NORTHAMPTON, Mass. (WWLP) - It was a terrifying sight after a hot air balloon caught fire in Egypt.
After a flash of light it fell nearly one thousand feet to the ground.
Lisa Fusco, the owner of Pioneer Valley Balloons told 22News crashes like this one are rare.
She explained, "Yesterday was certainly a very sad day in ballooning, I'm still pretty upset about it. The reality is ballooning is a very safe form of flight."
Here in western Massachusetts most balloons are relatively small, seating 6 passengers at most. They must be registered with the FAA and pilots are commercially licensed.

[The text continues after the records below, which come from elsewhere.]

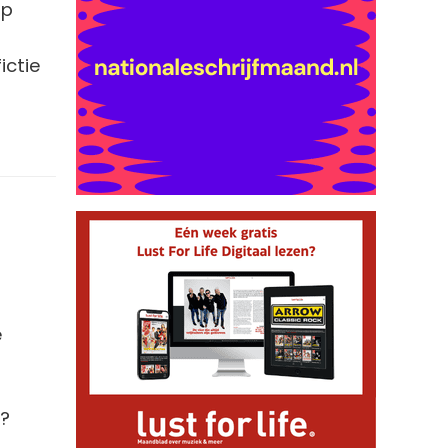
op
ictie
e
)?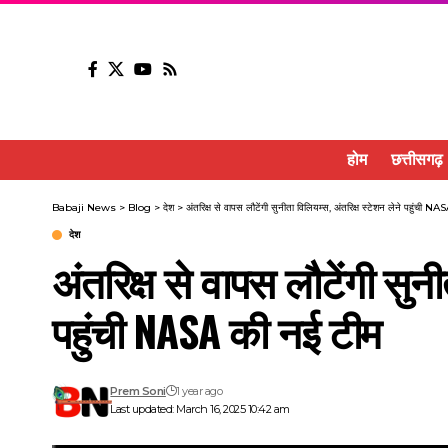
होम
छत्तीसगढ़
Babaji News
>
Blog
>
देश
>
अंतरिक्ष से वापस लौटेंगी सुनीता विलियम्स, अंतरिक्ष स्टेशन लेने पहुंची N
देश
अंतरिक्ष से वापस लौटेंगी सुनी
पहुंची NASA की नई टीम
Prem Soni
1 year ago
Last updated: March 16, 2025 10:42 am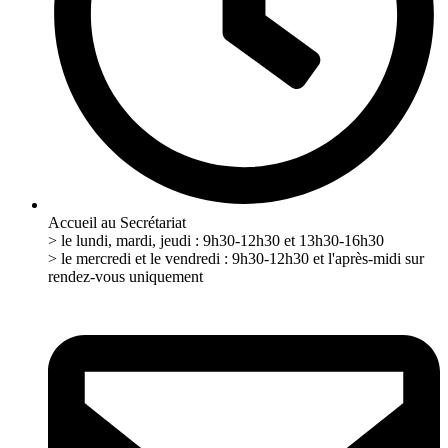
Accueil au Secrétariat
> le lundi, mardi, jeudi : 9h30-12h30 et 13h30-16h30
> le mercredi et le vendredi : 9h30-12h30 et l'après-midi sur
rendez-vous uniquement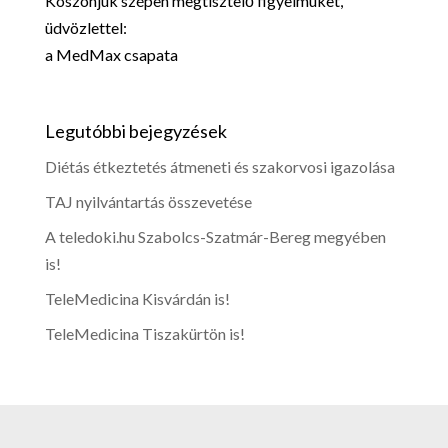
Köszönjük szépen megtisztelő figyelmüket,
üdvözlettel:
a MedMax csapata
Legutóbbi bejegyzések
Diétás étkeztetés átmeneti és szakorvosi igazolása
TAJ nyilvántartás összevetése
A teledoki.hu Szabolcs-Szatmár-Bereg megyében
is!
TeleMedicina Kisvárdán is!
TeleMedicina Tiszakürtön is!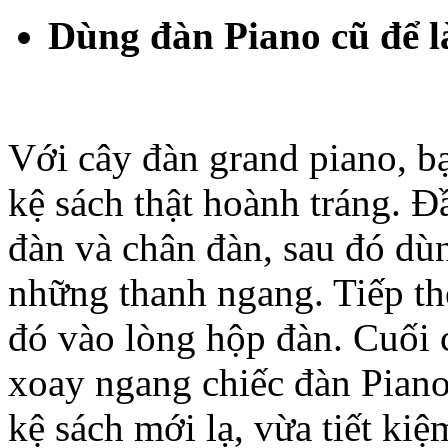
Dùng đàn Piano cũ để l
Với cây đàn grand piano, b
kệ sách thật hoành tráng. Đ
đàn và chân đàn, sau đó dù
những thanh ngang. Tiếp t
đó vào lòng hộp đàn. Cuối 
xoay ngang chiếc đàn Piano
kệ sách mới lạ, vừa tiết kiệ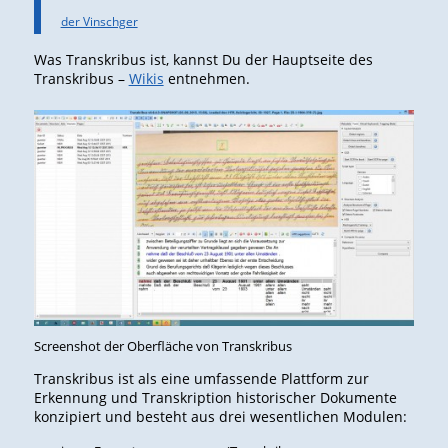
der Vinschger
Was Transkribus ist, kannst Du der Hauptseite des
Transkribus –
Wikis
entnehmen.
Screenshot der Oberfläche von Transkribus
Transkribus ist als eine umfassende Plattform zur
Erkennung und Transkription historischer Dokumente
konzipiert und besteht aus drei wesentlichen Modulen: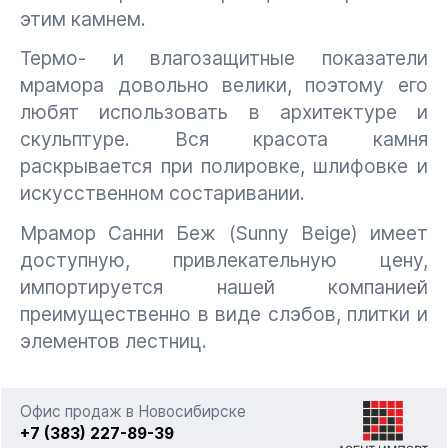
этим камнем.
Термо- и влагозащитные показатели
мрамора довольно велики, поэтому его
любят использовать в архитектуре и
скульптуре. Вся красота камня
раскрывается при полировке, шлифовке и
искусственном состаривании.
Мрамор Санни Беж (Sunny Beige) имеет
доступную, привлекательную цену,
импортируется нашей компанией
преимущественно в виде слэбов, плитки и
элементов лестниц.
Офис продаж в Новосибирске
+7 (383) 227-89-39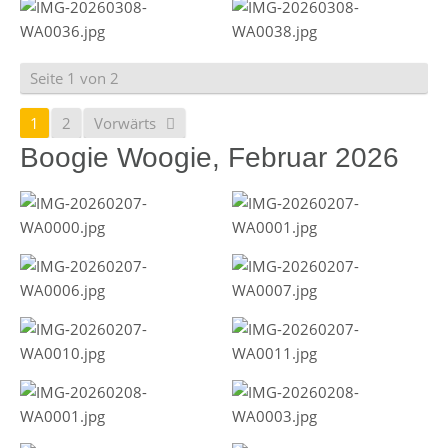
Seite 1 von 2
1
2
Vorwärts
Boogie Woogie, Februar 2026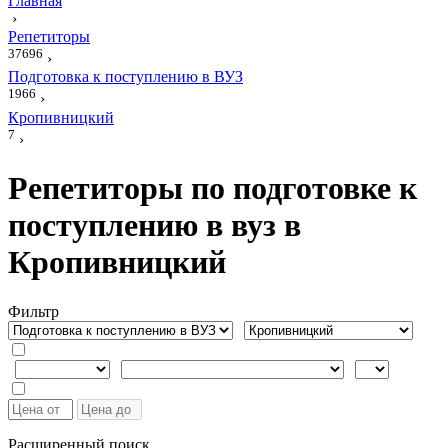
Главная
›
Репетиторы
37696
›
Подготовка к поступлению в ВУЗ
1966
›
Кропивницкий
7
›
Репетиторы по подготовке к
поступлению в вуз в
Кропивницкий
Фильтр
Расширенный поиск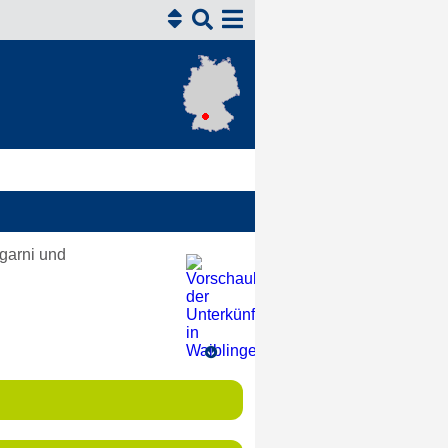


garni und
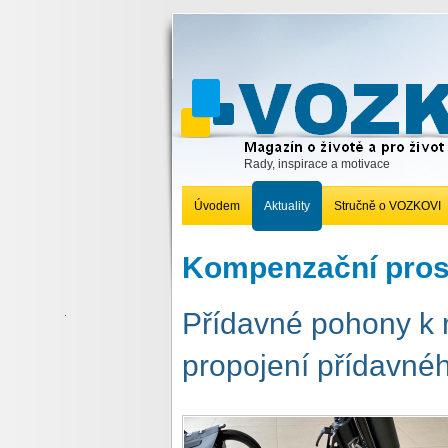
Rady, inspirace a motivace
Úvodem
Aktuality
Stručně o VOZKOVI
Kompenzační pros
Přídavné pohony k
propojení přídavné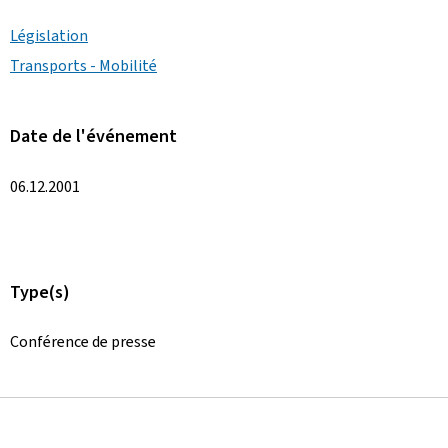
Législation
Transports - Mobilité
Date de l'événement
06.12.2001
Type(s)
Conférence de presse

Balloons are also inspected every year or every 100 hours of flight.
Pilots perform detailed checks of the balloon and the propane lines that fuel it before every trip.
Vinnie Melling, another balloon pilot based out of Northampton, told 22News, "If you look at the rare times we have airline accidents and they are extremely rare and I think people put that in perspective. They see the value of flying the airlines and they look beyond and that and we hope people will see the value you get out of hot air ballooning and look beyond a rare incident like this."
Those who have been passengers say any risk is worth the ride.
Sue Burkhart of Northampton told 22News, "It should be on everyone's bucket list."
Balloon flights in Egypt have been suspended while the investigation continues.
The season for ballooning here in western mass starts in may and usually runs until November.